Sunday, August 26, 2007

So what if the earth warns a degree or two, right?

You may use this content (better still, argue with me!), but please cite my ideas as © 2007, Dr. Bruce Klopfenstein. Find any typos? Please let me know!
Source: http://www.ethicurean.com/wp-content/uploads/2006/10/global_warming_predictions_map_2.jpg
Source: http://www.ethicurean.com


Whenever an expert on Global Warming comes on television, for example, and tells the interviewer that "we can expect global temperates to increase 1 degree Fahrenheit every x number of years if we continue on our current path," the average Jo will say, "What? A degree? Who cares! That means it will be 74 instead of 73. Big deal!" I confess when I was perhaps a teenager and some foresighted scientists such as the ones measuring increasing carbon levels from high atop a mountain in Hawaii, far away from local polluters may have made this warning, I probably thought the same thing. Those of us who lived in the north probably thought "Good! Less snow!" (I happen to like snow, so I would not have been as enthusiastic.)

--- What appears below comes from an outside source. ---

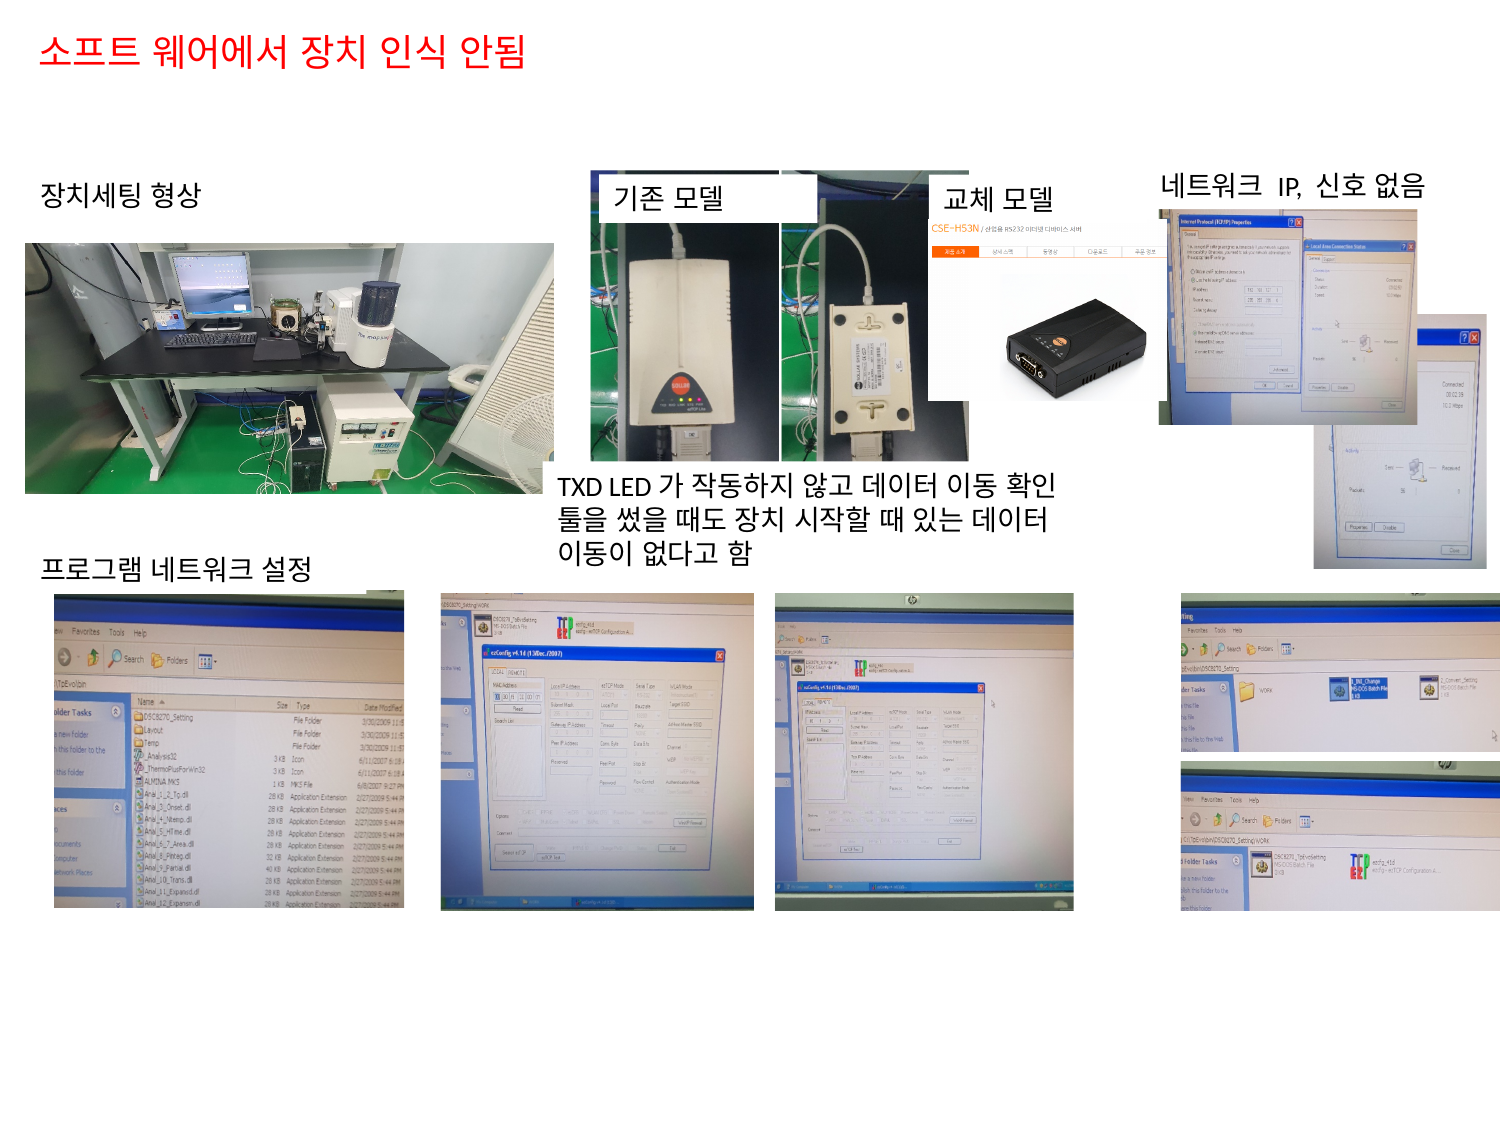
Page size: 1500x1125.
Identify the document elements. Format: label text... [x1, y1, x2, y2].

I've discovered a way to explain this to even the most doubting of Thomases:
    Your job is to increase annual world temperatures by 1 degree Celsius in three years. How are you going to do it?
Give me feedback on this, let me know if this explanation works, because what it shows the army of Doubting Thomases is that to increase global temperatures by 1 degree Celsius (or Fahernheit, but Celsius is a little more dramatic) would require an outrageous amount of energy. Next, add up just how much energy would be required to raise global temperatures 1 degree C. If you even try to get your mind around this, I think you can understand that this is a tremendous amont of energy in our atmosphere and it clearly will lead to dramatic changes in the weather. Hurricanes may get most of the attention, and they should because they are nature's way of venting heat energy from the ocean back into the atmosphere.